Milan Dragicevich was in town recently and I got to attend one of the workshops based on his new book, The Persuasive Actor: Rhetorical Power on the Contemporary Stage. So brilliant! Fifteen years ago, Milan was the one who first got me hooked on rhetoric and fascinated by the way Shakespeare and tens of thousands of his peers practiced it.
Rhetoric had already been at the core of education for two thousand years when Will Shakespeare was in school. It was one of the three pillars of the Trivium, which defined the first stages of education for every child, in schools called “trivial” schools—essentially what we now call elementary schools. The Trivium was grammar, logic, and rhetoric. Grammar (reading and writing) was the most basic, of course, and in the Middle Ages logic was elevated slightly above rhetoric because of the tortured attempts to make biblical teachings conform to the classical philosophers, mostly Plato and Aristotle.
But by the time Shakespeare went to school, rhetoric was ascendant. This is because of the impact of the curriculum designed by Erasmus. In its most simple terms, logic is IDEAS and rhetoric is the PACKAGING of ideas. Rhetoric is persuasion. Rhetoric is salesmanship. People can be persuaded, for better of for worse, of both fine ideas or foolish ones: wise and beneficial ideas or deadly ones. Erasmus knew that people tend to “buy” ideas that are well packaged, and he was intent on “selling” the classics to all educated persons. He truly believed that all knowledge and all wisdom could be found in ancient Greek and Roman philosophy.

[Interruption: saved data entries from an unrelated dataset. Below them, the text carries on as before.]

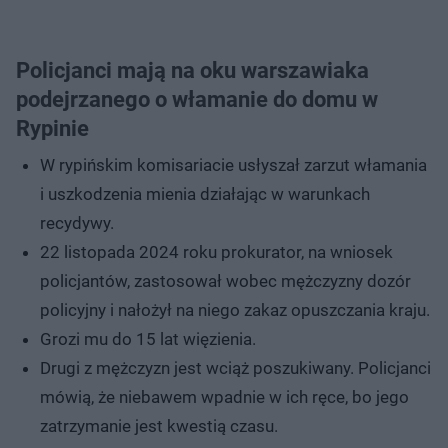
Policjanci mają na oku warszawiaka
podejrzanego o włamanie do domu w
Rypinie
W rypińskim komisariacie usłyszał zarzut włamania
i uszkodzenia mienia działając w warunkach
recydywy.
22 listopada 2024 roku prokurator, na wniosek
policjantów, zastosował wobec mężczyzny dozór
policyjny i nałożył na niego zakaz opuszczania kraju.
Grozi mu do 15 lat więzienia.
Drugi z mężczyzn jest wciąż poszukiwany. Policjanci
mówią, że niebawem wpadnie w ich ręce, bo jego
zatrzymanie jest kwestią czasu.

There are hundreds of rhetorical figures (also called devices, schemes, or tropes) that date back to the 5th century BC and the Sophists in Greece. Shakespeare learned most of his from Grammaticae artis institution by the German humanist, Johannes Susenbrotus, published in 1539. In his Epitome troporum Susenbrotus defines one hundred and thirty-two tropes and figures and gives examples of their use in ancient and contemporary literature. A few of them may be at least vaguely familiar to us today, but many won’t even pass spell check. How about apophasis, or zeugma, ekphrasia, anthypophora, anaphora, epistrophe, epanalepsis, anthimeria, chiasmus, epizeuxis, catachresis, anadiplosis, or hendiadys?
I’ve either peaked your interest or lost you. Either way, I’ve only scratched the surface. And, no, I can’t define them all myself, but I guarantee Shakespeare could. In my book, Good Behavior and Audacity, the chapter on rhetoric is called “Per quam figuram,” because that was the daily question a headmaster asked his students when they were speaking or writing: “What figure are you using?” And you can be sure they had to give a correct answer or answer for it!
The more you learn about them the more you understand the mystifying brilliance of the poetry of Shakespeare and dozens of his peers.
I have a pretty good chapter explaining the use, history, practice, and teaching of rhetoric, but I’m having to revise it (yet again!) after Milan’s workshop. If you’re interested, his book is a great place to start!